Entendimos en carne propia la diferencia entre realidad y ficción. Y ya que muchos nos entregamos a la prístina y hasta clandestina acción política, pronto pudimos advertir, lamentándolo, cuanta ficción había no sólo en el oficial y teatral franquismo institucional, sino en el desengaño de los campos de exterminio soviéticos, emulando a los nazis o a la invasión rusa de Hungría. También la dramática política del pasado siglo acababa en tragedias. Y la política, incluso la represiva del Régimen, resultaba contradictoria, como algunos personajes trágicos de ficción. Hoy hemos descendido, con el ejemplo estadounidense, hasta la farsa. Parte de la vida acaba en tablas. Y posiblemente uno de los mejores ejemplos sea esta ida y venida, de febril hormiguero, que se traen ahora los políticos para forzar deseos ciudadanos. Porque la intensidad política y la dedicación de sus artífices, imprescindibles en una sociedad que se entiende libre y hasta liberada, atenta a cualquier tipo de información inspirada en afecto, aunque llegue a culminar en odio, resulta imprescindible. Todo ello tiene poco que ver con la abdicación a las libertades proclamadas de un admirado periódico como el «New York Times», que acaba de renunciar a su pasado. Siendo aún más joven e inocente entonces de lo que sería hoy alguien de mi edad, el teatro no dejaba de resultar una estratagema para ir descifrando un mundo, para creer que, como cualquier libro, acabaría resultando legible, orgánico, racional. Tampoco la vida es así, pero cada quien aprende esta lección en carne propia.
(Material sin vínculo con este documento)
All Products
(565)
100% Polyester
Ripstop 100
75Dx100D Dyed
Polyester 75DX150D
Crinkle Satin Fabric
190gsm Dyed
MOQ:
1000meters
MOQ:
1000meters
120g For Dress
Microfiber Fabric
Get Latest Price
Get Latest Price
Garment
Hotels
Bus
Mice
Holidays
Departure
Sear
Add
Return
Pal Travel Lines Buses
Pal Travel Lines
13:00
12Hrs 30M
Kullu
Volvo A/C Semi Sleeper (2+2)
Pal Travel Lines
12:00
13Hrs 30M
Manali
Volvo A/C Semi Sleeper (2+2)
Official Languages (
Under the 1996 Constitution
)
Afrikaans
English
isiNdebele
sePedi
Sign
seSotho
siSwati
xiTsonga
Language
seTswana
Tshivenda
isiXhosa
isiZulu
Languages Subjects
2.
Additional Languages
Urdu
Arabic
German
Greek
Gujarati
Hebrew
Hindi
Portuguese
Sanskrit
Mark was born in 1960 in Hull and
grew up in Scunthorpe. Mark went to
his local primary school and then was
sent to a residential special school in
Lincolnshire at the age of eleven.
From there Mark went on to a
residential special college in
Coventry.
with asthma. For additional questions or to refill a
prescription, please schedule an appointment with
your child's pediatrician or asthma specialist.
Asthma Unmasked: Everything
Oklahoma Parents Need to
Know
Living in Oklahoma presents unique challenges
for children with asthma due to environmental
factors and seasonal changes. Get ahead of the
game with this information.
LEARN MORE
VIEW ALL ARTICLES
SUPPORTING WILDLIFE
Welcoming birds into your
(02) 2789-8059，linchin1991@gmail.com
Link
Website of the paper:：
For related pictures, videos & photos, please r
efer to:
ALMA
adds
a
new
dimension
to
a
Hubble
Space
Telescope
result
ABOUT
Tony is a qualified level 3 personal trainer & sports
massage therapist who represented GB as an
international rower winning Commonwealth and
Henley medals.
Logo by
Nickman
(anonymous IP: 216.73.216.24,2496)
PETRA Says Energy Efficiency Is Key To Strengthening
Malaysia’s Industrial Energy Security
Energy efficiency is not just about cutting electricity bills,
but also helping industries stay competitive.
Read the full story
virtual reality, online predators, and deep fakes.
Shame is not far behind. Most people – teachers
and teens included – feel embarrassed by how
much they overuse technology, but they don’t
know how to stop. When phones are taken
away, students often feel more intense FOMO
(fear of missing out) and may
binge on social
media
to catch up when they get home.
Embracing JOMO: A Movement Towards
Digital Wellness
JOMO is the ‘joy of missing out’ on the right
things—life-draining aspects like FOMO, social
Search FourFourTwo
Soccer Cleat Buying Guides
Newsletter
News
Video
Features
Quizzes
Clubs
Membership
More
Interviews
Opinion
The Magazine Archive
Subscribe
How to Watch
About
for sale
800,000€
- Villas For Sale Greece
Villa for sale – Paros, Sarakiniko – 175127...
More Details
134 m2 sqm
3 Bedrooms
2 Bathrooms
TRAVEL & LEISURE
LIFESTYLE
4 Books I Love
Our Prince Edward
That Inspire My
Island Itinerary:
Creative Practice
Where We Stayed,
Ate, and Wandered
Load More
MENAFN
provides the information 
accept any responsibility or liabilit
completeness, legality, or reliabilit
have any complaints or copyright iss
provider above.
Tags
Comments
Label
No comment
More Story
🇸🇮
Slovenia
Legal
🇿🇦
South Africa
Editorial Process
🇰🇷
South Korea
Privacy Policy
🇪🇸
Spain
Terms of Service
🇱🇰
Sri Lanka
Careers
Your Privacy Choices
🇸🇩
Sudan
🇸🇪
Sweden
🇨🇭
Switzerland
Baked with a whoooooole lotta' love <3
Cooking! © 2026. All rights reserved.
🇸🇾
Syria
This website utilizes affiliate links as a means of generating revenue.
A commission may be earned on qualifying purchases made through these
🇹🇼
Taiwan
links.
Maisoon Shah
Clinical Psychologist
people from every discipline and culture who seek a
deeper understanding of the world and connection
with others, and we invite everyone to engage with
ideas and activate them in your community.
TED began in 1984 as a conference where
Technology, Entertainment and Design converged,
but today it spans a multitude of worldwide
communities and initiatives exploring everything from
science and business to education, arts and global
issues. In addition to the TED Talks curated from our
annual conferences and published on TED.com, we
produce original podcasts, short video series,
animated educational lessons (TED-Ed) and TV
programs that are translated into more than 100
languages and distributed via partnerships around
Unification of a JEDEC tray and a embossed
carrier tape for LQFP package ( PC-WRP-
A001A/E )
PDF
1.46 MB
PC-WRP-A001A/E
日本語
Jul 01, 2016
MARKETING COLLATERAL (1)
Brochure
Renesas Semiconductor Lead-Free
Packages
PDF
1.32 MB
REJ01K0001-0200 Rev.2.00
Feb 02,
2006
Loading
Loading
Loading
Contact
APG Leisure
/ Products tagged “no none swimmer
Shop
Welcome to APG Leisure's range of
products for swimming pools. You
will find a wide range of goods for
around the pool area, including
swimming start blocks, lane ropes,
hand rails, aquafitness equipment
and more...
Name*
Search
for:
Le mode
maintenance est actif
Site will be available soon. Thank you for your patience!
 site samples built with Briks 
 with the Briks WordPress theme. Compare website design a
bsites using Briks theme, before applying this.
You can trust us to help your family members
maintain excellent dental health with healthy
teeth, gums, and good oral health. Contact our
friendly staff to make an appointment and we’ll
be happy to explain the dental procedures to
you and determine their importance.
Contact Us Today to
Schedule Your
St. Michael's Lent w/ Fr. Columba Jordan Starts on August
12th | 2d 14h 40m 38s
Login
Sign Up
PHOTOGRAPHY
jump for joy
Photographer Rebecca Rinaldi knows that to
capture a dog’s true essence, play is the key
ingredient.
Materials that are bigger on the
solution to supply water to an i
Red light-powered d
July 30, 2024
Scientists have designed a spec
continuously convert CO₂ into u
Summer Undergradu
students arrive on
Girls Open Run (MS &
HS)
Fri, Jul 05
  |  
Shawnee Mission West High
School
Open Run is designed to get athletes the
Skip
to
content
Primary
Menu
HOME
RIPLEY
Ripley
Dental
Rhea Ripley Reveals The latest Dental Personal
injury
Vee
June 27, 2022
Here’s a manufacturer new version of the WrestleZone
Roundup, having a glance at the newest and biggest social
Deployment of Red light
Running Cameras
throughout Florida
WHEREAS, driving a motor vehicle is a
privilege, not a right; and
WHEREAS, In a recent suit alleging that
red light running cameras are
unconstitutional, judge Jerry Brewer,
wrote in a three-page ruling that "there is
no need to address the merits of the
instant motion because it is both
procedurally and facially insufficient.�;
¿Quién está libre de decir que no ha teatralizado su propia vida? Calderón lo expresó en grande en «El gran teatro del mundo», pero a la representación in vivo, teatral, continuó otro mundo de imágenes: cine, televisión y múltiples formas expresivas que pueden enlazar incluso con la música. También la viví poco después de la adolescencia. Para lograr asistir al teatro del Liceo barcelonés había una escalera lateral que, tras comprar una entrada barata, se lograba acceder a lo más alto, en bancos de madera, tras subir a la carrera, por una empinada escalera hasta intuir dónde se encontraba el casi invisible escenario. También acudíamos al Palau. Formaba parte de la formación paralela de cuantos nos creíamos intelectuales, término ya degradado. Como, más tarde, con las primeras canciones en catalán, los «Setze Jutges», el descubrimiento de Raimon, de Serrat o de Paco Ibáñez que vino al comedor de mi casa a ensayar sus canciones ante mis hijos, entonces niños. ¿Cómo ha podido, parte de todo ello, forjado con ilusión, convertirse en madeja de odios? No somos tan inocentes al final de una vida para no descifrar lo que ha pervertido aquellas ilusiones, no tanto en decepciones –nuestras fidelidades no estuvieron nunca exentas de recelos– como en odios que nos circundan. No es casual que la sociedad catalana, entendida antes por el resto de España como adelantada en tantos sentidos, se observe agresiva y sus iniciativas caigan en un saco de odios compartidos. Vivimos embarcados en una nave de pesimismo por diversas y hasta contradictorias razones. El futuro que se nos vende resulta defensivo antes que ilusionante. Vivimos, incluso, en un mundo enfermo, consecuencia de nuestro irrefrenable progreso. Tal vez interpretar la realidad como una forma de expresión teatral, observar desde la platea el escenario de la vida, pueda resultar menos doloroso, aunque lo dudo. Nunca entendemos la ficción, que acaba en silencio, ni la salida final del escenario.